The other disadvantage of holding cash is it carries a significant opportunity cost. Opportunity cost refers to the forfeiture of potential profits that could have been generated had you used your money in a different way. Since holding cash effectively generates zero profit, the opportunity cost of this strategy can be quite high. Given all the different investments available that generate guaranteed income, such as bonds and certificates of deposit (CDs), holding cash means you might be giving up the opportunity to reap significant returns.
Benefits of Bond Investing
Unlike holding cash, investing in bonds offers the benefit of consistent investment income. Bonds are debt instruments issued by governments and corporations that guarantee a set amount of interest each year. Investing in bonds is tantamount to making a loan in the amount of the bond to the issuing entity. In exchange for this loan, the issuing company or government pays the bondholder monthly, quarterly, semi-annual or annual coupon payments equal to a set percentage of the bond's par value. The income generated by bond investments is stable and predictable, making them popular investments for those looking to generate regular income.
Once a bond matures, the issuing entity pays the bondholder the par value of the bond regardless of its original purchase price. Investing in bonds offers the potential for capital gains, if a bond is purchased at a discount, as well as interest income.
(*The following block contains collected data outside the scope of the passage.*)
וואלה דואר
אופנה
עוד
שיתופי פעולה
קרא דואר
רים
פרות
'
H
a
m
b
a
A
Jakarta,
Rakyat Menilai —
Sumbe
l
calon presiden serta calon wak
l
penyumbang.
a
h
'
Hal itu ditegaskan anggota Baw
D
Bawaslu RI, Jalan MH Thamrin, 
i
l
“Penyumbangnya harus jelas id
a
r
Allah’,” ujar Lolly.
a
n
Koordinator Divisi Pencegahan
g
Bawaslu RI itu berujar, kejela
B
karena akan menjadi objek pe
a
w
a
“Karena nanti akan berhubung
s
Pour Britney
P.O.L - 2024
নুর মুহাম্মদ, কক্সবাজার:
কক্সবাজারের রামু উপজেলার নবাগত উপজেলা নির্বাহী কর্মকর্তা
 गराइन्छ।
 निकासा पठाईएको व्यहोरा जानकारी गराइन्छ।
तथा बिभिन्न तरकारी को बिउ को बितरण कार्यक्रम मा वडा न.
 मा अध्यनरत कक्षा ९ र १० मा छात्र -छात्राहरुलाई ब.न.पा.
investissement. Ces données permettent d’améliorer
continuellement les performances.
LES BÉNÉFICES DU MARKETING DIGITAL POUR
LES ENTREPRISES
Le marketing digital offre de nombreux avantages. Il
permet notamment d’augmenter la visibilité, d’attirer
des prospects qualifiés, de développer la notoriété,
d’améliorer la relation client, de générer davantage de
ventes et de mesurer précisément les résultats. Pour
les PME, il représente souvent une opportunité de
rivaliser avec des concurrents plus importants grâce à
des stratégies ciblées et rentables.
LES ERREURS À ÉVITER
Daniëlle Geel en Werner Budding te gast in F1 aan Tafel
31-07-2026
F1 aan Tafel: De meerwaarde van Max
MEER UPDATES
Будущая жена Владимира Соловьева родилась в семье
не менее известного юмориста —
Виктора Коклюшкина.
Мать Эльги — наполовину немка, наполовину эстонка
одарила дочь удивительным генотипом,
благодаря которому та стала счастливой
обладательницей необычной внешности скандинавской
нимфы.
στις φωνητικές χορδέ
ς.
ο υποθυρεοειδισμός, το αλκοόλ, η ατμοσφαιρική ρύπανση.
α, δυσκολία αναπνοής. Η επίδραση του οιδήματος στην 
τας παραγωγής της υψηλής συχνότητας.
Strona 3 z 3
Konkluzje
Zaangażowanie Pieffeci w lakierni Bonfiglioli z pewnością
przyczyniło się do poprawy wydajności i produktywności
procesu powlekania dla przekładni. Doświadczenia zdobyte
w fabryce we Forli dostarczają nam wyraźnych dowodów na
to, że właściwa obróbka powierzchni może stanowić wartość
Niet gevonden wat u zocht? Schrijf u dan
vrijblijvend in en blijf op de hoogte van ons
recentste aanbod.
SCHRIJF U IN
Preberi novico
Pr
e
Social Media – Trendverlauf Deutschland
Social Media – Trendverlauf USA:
Bonds carry varying degrees of risk depending on their maturities, which can range from a few months to several decades, and the credit rating of the issuing entity. Investors can choose which type of bonds to invest in based on their goals and risk tolerance. In times of economic instability, bonds and other debt instruments issued by the U.S. Treasury are considered extremely safe because the risk of the U.S. government defaulting on its financial obligations is minimal. Similarly, bonds issued by very highly rated U.S. corporations are typically very low-risk investments. Of course, the interest rates paid on these high-quality bonds are often lower than those paid on junk bonds or other risky investments, but their stability may be worth the trade-off.
Risks of Bond Investing
The primary risk of bond investing is your investment loses value. If an issuing entity defaults, you may lose some or all of your investment. While bondholders have a higher claim on company assets than stockholders, the likelihood of receiving the full value of your bond after a company declares bankruptcy is low since it must first pay off its loans, mortgages and other debts.
Your bond may also lose value if rising interest rates render it worthless on the secondary market. If new bonds are issued with higher coupon rates, the market value of your bond declines. However, this is only a concern if you are looking to trade your bond before maturity. If you retain your bond until it matures, you are paid its par value regardless of its current market price.
Unlike keeping your money in a checking or savings account, any investment in bonds is uninsured. Just like stocks or mutual funds, you voluntarily take on a certain degree of risk when you purchase bonds. Because of this, the FDIC does not insure these investments. If you lose money on a bond investment, there is no way to recoup your losses. However, you can largely mitigate this risk by investing in highly rated bonds and holding them until maturity.